Quel est le contexte derrière ce pari de La Presse ?
Par le passé, les journaux engrangeaient beaucoup d’argent en publicité, et étaient des entreprises privées profitables. Ce n’est plus le cas. Et aucun investisseur privé ne viendra désormais à la rescousse pour sauver un journal ou une entreprise de presse. Des familles comme les Desmarais doivent trouver une façon d’assurer l’avenir de leurs journaux sans avoir à financer leurs pertes chaque année.

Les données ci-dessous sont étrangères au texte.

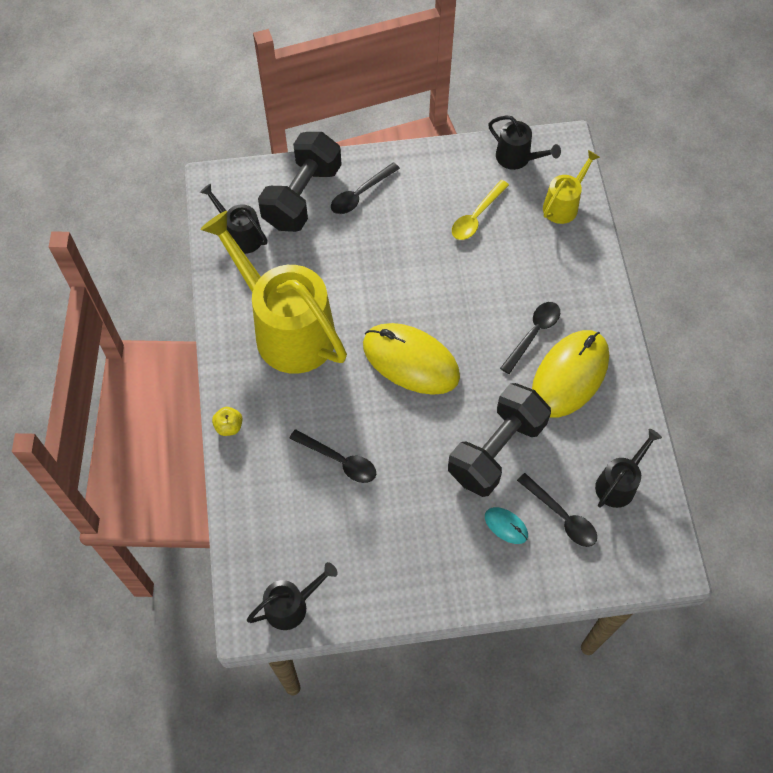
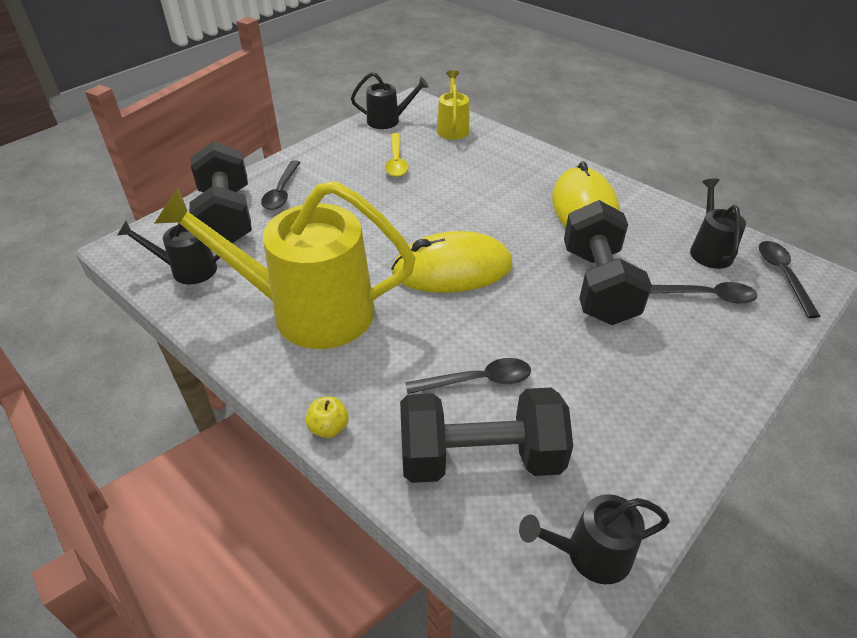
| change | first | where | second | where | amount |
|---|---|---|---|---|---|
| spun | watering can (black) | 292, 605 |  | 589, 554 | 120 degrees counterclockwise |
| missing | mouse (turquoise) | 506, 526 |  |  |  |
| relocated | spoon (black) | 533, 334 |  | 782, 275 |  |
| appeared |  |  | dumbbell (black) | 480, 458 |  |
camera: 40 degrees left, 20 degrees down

Vous croyez que le public va appuyer financièrement La Presse ?
Les gens sont plus prompts à aider un quotidien sous une structure à but non lucratif, qui a vraiment les intérêts de la communauté à cœur, qui est vraiment indépendant et qui n’est pas contrôlé par une personne ou une compagnie qui a ses motivations.

Ce modèle pourrait faire des petits ?
Je crois que d’autres journaux canadiens l’adopteront, spécialement si le gouvernement fédéral agit rapidement pour permettre aux médias en OBNL de recevoir des dons déductibles d’impôts.

D'autres exemples

ProPublica
Le site indépendant d’information ProPublica, qui se concentre sur le journalisme d’enquête, a été créé en 2008. Il est soutenu financièrement par une fondation à but non lucratif qui reçoit des dons de grands philanthropes, mais aussi de particuliers. En 2017, quelque 34 000 petits donateurs ont fourni 17 % des revenus de ProPublica.

The Walrus
Fondé en 2003, le magazine canadien The Walrus est publié par la Fondation Walrus, une oeuvre de bienfaisance sans but lucratif. C’est une autre fondation, Chawkers, qui avait fourni les fonds nécessaires au lancement du magazine (don de 5 millions à l’époque).

The Marshall Project
Le Marshall Project est un site de nouvelles américain qui se veut non partisan et sans but lucratif. Son objectif est de mettre en lumière le système de justice et ses failles. Il est financé par une centaine de fondations et de donateurs, ainsi que par ses lecteurs.

Texas Tribune
Journal numérique fondé en 2009 grâce à des contributions privées de 4 millions $US, le Texas Tribune est aussi une organisation sans but lucratif. La publication se finance par des dons individuels, des abonnements, des commandites, des événements et des bourses venant de fondations.